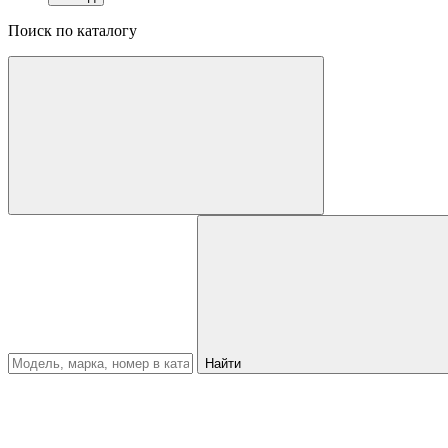
Поиск по каталогу
Найти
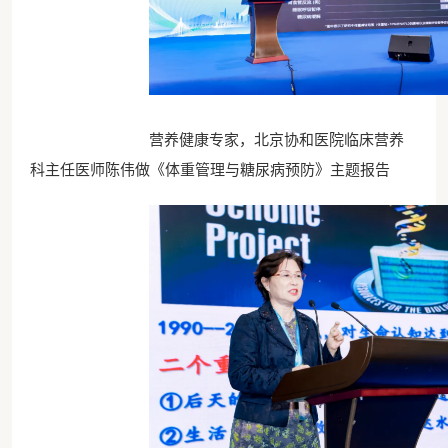
营养健康专家，北京协和医院临床营养
科主任医师陈伟做《体重管理与糖尿病预防》主题报告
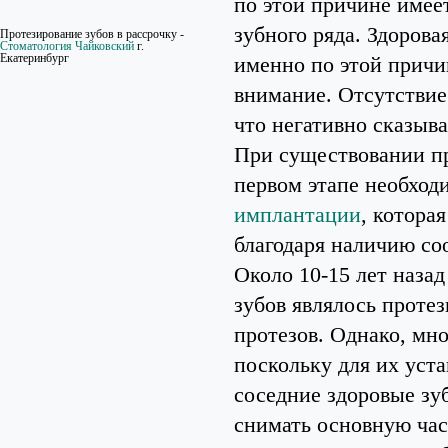
по этой причине имее
зубного ряда. Здоров
Протезирование зубов в рассрочку -
Стоматология Чайковский
г.
Екатеринбург
именно по этой причи
внимание. Отсутствие
что негативно сказыва
При существовании пр
первом этапе необход
имплантации
, котора
благодаря наличию со
Около 10-15 лет наза
зубов являлось проте
протезов. Однако, мн
поскольку для их уст
соседние здоровые зу
снимать основную час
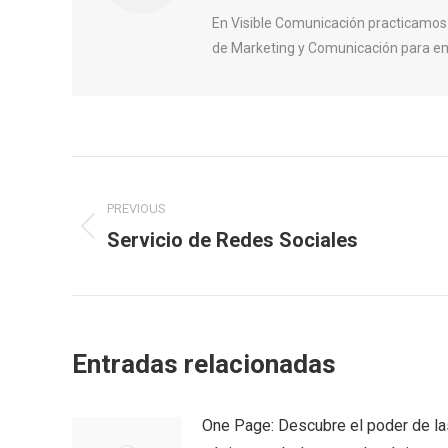
En Visible Comunicación practicamos
de Marketing y Comunicación para em
Post
PREVIOUS
navigation
Servicio de Redes Sociales
Previous
post:
Entradas relacionadas
One Page: Descubre el poder de la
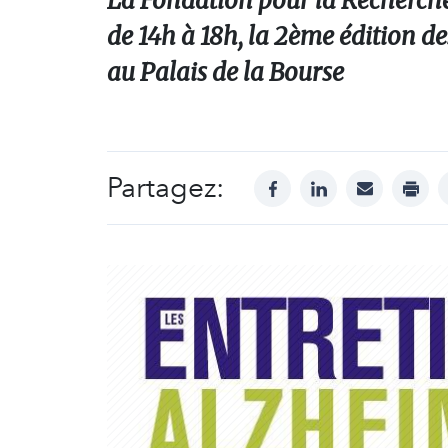
La Fondation pour la Recherche
de 14h à 18h, la 2ème édition d
au Palais de la Bourse
Partagez:
facebook
linkedin
mail
print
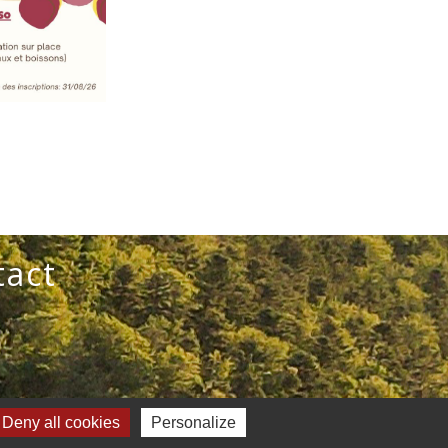
tact
E
Deny all cookies
Personalize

Work to complete
Format every line of text in the entries above as a numbered list, skipping any blank lines. Leave the pictures out of your answer.

Output
1. Поиск по каталогу
2. Найти
3. 营养健康专家，北京协和医院临床营养
4. 科主任医师陈伟做《体重管理与糖尿病预防》主题报告
5. по этой причине имее
6. зубного ряда. Здоров
7. Протезирование зубов в рассрочку -
8. Стоматология Чайковский
9. г.
10. Екатеринбург
11. именно по этой причи
12. внимание. Отсутствие
13. что негативно сказыва
14. При существовании пр
15. первом этапе необход
16. имплантации
17. , котора
18. благодаря наличию со
19. Около 10-15 лет наза
20. зубов являлось проте
21. протезов. Однако, мн
22. поскольку для их уст
23. соседние здоровые зу
24. снимать основную час
25. En Visible Comunicación practicamos
26. de Marketing y Comunicación para em
27. Post
28. PREVIOUS
29. navigation
30. Servicio de Redes Sociales
31. Previous
32. post:
33. Entradas relacionadas
34. One Page: Descubre el poder de la
35. La Fondation pour la Recherche
36. de 14h à 18h, la 2ème édition d
37. au Palais de la Bourse
38. Partagez:
39. facebook
40. linkedin
41. mail
42. print
43. tact
44. E
45. Deny all cookies
46. Personalize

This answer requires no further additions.